Particularly interesting was the author’s story from his time as ambassador to the UN. A didactic tale, so to speak. Well, as the General Assembly was about to vote on a resolution condemning the United States for its intention to move its embassy in Israel to Jerusalem, Heusgen (and he was not the only one) received a note from the American ambassador Nikki Haley saying that if his country supported the resolution, she would inform President Donald Trump. Shocked by this chicanery, the German ambassador requested a meeting with Haley and told her his story of a man born after a terrible war, growing up in a divided country and pinning his hopes on the European Union that established the rule of law, not the rule of force. After this introduction, he asked her if she already understood how astonishing it was for him to be asked to ignore international law and not vote for this resolution. This time she was –
relata refero – “shocked”. Heusgen then recounted Haley’s brief exchange with an advisor, who explained to her that Security Council resolution number 478 is legally binding and prohibits member states from placing their embassies in Israel in Jerusalem. After this consultation, the American allegedly changed the subject quickly.

- [WORK ITEM]: Extend the passage about Heusgen's exchange with Nikki Haley at the UN, starting after its final sentence. The items that come after this passage are separate material and do not relate to it.

- [EXTRACTED RECORDS]:
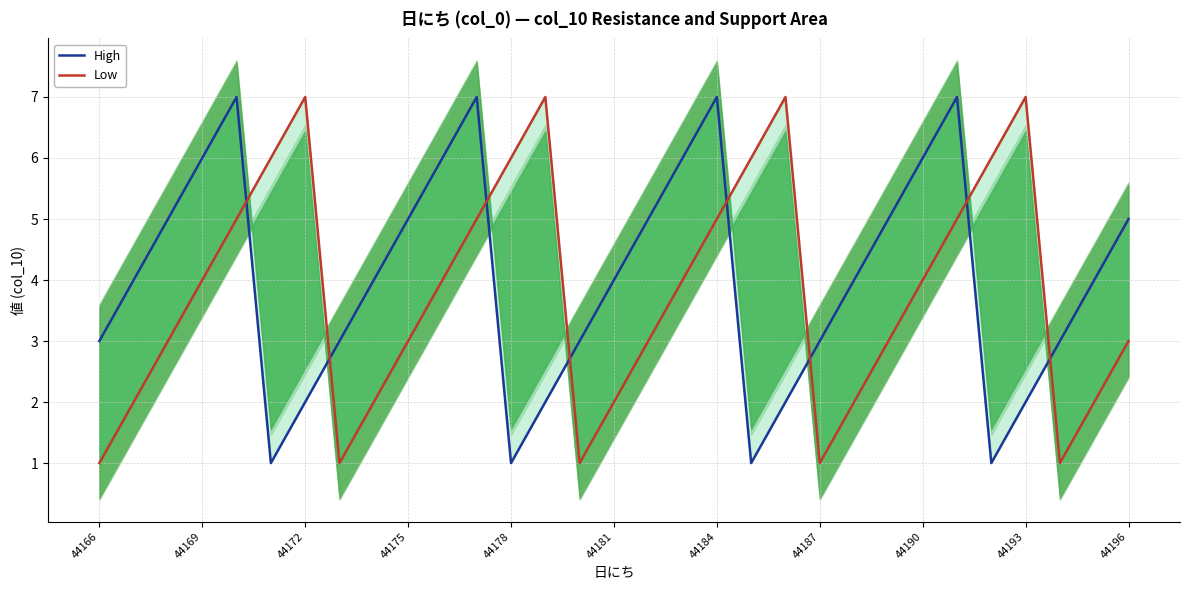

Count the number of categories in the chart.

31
* * *
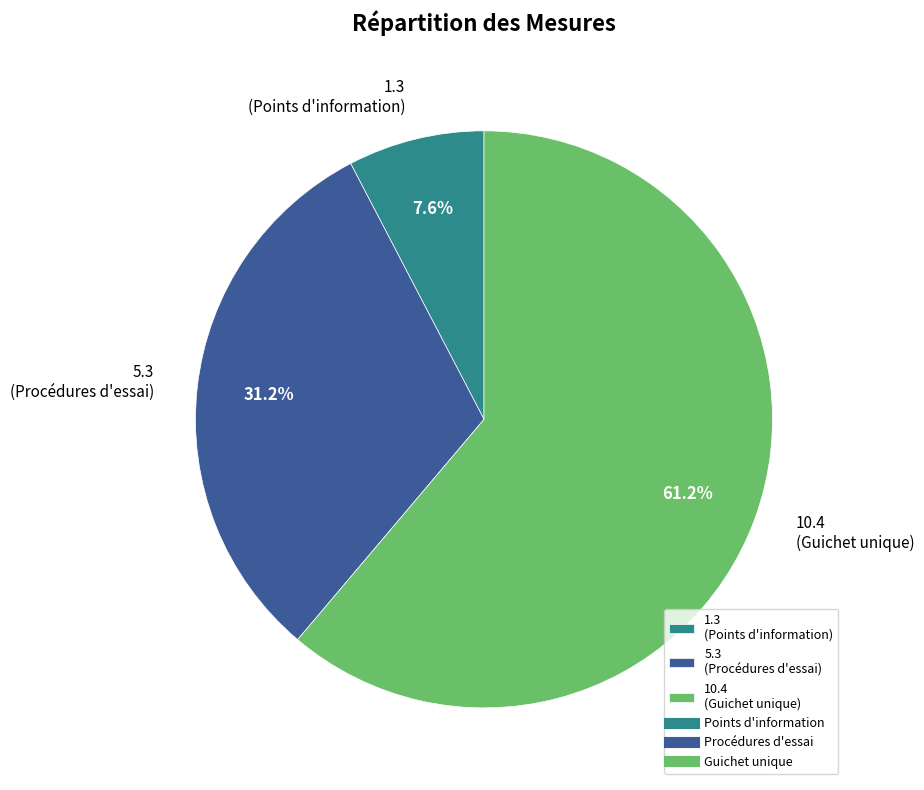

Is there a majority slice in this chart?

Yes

- [RESULT]:
Let us note in passing that Christoph Heusgen fails to mention that the Security Council resolution was voted on in 1980, under completely different political conditions in the world and, above all, in the Middle East. The United States abstained from the vote at the time, even though it could have vetoed the resolution. Nor does he mention that, alongside the option to vote against the resolution, which in his optics was in favour of violating international law, there was the option to abstain, which would have marked a distance from President Trump’s decision, but at the same time would have emphasised solidarity with the United States rather than with its opponents. This would have been a deserving diplomatic solution, but Heusgen preferred to instruct his American colleague from the position of a man who had tasted grief and is sensitive to breaking the law. Very didactic.